The response should be the lines of the data, starting at the first and ending at the one that contains "Rendered at 1500 by 938 pixels.", copied without change.
━━━ PROVIDED ENTRIES
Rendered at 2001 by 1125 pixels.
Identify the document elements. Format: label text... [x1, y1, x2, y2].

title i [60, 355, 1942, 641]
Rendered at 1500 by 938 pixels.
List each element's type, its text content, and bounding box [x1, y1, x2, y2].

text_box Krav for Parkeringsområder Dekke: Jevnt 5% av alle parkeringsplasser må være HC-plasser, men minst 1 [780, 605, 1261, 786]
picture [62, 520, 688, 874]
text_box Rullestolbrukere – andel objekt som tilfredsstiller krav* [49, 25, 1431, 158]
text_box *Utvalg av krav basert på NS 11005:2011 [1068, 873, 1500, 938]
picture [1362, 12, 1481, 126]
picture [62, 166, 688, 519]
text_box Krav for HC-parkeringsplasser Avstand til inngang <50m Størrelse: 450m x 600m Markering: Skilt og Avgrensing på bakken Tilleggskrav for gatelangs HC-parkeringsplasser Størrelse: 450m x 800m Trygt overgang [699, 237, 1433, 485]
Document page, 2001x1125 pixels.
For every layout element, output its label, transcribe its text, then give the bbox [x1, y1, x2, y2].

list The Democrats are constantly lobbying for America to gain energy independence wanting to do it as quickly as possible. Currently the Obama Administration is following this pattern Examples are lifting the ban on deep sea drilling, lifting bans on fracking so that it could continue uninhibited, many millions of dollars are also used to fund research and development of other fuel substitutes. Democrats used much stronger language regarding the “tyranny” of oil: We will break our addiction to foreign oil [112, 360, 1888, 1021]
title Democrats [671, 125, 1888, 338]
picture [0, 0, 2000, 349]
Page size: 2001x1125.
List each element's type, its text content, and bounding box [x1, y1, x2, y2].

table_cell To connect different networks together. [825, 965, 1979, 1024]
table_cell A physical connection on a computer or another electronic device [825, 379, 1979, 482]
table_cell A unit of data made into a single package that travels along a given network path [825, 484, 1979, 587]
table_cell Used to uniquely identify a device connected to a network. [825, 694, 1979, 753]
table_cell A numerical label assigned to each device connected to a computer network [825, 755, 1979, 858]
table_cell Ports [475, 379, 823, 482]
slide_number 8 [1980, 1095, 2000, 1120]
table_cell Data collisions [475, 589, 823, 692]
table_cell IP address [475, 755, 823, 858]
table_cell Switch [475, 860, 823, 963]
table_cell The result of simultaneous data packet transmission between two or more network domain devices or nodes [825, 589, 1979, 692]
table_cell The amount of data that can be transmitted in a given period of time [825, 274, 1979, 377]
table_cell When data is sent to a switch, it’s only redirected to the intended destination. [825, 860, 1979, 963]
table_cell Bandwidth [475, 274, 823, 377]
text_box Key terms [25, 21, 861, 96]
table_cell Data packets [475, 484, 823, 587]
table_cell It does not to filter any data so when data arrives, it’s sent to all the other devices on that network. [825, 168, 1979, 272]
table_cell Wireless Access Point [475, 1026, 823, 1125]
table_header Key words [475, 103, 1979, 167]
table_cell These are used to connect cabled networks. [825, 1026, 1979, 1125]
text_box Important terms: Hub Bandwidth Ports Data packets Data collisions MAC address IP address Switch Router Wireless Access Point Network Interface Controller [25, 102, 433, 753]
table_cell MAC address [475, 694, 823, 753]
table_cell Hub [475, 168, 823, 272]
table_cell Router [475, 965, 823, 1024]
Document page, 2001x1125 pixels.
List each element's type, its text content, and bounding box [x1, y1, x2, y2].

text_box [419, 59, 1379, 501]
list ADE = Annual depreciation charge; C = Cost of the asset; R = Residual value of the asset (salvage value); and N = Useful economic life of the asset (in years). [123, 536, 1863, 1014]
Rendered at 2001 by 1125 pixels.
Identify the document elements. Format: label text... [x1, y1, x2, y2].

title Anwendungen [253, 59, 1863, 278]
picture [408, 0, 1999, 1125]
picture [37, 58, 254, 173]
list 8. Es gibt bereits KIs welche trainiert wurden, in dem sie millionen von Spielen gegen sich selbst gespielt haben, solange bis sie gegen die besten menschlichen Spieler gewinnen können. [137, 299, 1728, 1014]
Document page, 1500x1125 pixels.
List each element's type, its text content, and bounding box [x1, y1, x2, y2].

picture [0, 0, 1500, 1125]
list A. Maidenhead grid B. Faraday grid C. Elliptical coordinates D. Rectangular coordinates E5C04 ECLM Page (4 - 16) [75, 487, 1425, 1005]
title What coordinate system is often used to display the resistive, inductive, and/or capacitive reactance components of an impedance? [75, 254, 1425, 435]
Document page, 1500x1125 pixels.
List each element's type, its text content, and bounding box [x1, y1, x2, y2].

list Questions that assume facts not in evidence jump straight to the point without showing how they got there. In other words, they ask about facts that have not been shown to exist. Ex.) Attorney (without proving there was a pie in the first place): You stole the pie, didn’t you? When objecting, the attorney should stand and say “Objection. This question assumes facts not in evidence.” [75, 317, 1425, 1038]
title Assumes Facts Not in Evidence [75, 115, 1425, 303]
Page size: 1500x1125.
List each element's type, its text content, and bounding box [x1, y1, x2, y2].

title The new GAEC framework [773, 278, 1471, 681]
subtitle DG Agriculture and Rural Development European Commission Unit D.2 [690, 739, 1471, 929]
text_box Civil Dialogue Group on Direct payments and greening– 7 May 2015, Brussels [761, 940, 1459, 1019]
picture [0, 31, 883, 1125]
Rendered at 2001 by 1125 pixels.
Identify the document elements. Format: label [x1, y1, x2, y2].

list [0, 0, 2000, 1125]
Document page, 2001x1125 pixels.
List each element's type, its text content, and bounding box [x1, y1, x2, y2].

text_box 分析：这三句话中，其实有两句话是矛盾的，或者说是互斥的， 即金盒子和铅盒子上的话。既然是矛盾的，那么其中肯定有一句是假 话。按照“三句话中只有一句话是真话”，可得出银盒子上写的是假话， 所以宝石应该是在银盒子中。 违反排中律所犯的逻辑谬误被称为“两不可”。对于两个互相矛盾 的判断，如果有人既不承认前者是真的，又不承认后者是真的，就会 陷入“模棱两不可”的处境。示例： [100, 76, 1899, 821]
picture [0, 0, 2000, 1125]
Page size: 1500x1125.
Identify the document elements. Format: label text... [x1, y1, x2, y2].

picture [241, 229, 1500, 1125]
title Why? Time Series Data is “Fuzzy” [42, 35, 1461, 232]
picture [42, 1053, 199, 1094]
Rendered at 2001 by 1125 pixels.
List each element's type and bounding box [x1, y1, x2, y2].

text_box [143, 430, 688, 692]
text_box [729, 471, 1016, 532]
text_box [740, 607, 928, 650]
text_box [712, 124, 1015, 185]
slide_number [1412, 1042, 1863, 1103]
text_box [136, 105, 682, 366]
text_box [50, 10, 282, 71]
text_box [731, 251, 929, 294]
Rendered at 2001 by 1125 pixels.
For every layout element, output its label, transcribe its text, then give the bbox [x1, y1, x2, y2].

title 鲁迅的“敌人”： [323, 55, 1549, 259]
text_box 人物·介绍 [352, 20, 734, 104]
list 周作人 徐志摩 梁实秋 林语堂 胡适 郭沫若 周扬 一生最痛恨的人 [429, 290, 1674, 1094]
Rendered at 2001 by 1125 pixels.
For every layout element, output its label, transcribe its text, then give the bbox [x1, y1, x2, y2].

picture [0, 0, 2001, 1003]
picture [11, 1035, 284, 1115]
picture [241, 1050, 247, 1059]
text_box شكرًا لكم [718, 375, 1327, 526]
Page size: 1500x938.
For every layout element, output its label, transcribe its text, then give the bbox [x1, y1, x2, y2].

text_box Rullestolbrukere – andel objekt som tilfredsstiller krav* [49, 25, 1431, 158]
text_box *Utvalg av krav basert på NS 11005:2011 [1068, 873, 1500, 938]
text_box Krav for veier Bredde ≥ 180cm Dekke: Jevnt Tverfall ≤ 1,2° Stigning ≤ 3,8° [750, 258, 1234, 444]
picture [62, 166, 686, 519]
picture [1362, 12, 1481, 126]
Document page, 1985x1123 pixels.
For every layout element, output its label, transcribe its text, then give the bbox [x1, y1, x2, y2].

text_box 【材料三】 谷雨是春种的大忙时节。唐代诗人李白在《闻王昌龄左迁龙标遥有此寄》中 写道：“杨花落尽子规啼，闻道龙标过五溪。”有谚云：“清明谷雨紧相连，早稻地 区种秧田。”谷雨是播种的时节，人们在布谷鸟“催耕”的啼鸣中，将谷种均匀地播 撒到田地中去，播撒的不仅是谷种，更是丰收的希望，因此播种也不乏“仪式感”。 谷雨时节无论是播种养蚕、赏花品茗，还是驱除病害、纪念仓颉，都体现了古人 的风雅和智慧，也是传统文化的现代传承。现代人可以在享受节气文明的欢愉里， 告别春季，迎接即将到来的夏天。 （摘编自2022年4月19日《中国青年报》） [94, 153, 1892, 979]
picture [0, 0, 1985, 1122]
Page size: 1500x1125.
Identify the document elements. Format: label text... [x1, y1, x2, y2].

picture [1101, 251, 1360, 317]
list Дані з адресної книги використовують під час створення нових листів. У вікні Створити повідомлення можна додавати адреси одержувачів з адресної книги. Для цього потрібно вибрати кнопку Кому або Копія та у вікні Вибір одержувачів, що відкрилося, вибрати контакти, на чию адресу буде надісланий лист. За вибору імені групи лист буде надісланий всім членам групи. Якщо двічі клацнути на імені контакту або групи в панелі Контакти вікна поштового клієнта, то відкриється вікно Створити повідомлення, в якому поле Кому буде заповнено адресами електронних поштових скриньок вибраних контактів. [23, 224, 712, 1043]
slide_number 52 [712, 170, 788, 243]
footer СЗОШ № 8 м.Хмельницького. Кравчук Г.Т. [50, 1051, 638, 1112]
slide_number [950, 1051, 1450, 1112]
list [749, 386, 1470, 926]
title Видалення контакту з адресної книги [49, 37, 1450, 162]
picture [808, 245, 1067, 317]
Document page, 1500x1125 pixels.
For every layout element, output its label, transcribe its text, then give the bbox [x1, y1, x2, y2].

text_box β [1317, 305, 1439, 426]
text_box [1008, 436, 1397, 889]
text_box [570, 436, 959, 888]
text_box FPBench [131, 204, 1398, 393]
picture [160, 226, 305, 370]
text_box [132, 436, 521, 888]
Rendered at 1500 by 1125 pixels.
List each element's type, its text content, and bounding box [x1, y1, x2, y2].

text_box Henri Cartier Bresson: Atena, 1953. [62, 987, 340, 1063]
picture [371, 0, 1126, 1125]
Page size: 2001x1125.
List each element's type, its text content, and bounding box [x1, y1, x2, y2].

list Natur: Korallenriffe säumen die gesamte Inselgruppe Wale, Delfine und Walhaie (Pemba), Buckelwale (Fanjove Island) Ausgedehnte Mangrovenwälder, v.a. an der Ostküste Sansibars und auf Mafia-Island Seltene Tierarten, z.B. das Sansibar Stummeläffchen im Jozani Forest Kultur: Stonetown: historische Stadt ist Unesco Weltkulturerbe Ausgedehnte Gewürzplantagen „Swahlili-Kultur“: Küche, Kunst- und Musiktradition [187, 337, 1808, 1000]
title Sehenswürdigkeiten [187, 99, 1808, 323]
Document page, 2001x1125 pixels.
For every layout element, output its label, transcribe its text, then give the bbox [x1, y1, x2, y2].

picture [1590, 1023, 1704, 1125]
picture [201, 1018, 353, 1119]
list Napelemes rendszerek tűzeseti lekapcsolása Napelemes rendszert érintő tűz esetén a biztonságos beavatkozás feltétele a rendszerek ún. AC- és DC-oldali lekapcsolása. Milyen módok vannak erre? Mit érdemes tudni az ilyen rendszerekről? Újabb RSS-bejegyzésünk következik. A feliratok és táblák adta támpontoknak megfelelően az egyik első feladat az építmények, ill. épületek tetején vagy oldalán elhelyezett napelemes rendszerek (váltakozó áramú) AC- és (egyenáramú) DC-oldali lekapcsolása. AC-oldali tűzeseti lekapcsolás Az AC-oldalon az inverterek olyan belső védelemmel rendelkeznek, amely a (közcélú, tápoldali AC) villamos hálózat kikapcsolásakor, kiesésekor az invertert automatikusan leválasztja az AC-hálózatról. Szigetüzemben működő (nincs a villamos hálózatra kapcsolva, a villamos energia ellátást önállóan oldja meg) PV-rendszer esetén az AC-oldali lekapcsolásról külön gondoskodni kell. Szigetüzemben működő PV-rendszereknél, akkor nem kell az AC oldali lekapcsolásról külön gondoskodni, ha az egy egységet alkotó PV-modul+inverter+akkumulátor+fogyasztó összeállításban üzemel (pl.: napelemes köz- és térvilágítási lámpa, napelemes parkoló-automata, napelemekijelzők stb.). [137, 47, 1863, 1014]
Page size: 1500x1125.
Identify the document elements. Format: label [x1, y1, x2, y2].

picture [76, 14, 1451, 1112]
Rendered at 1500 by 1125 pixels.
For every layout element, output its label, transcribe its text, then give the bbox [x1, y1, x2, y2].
━━━━━━
■ **ANSWER FOR THE TASK**
Rendered at 2001 by 1125 pixels.
Identify the document elements. Format: label text... [x1, y1, x2, y2].

title i [60, 355, 1942, 641]
Rendered at 1500 by 938 pixels.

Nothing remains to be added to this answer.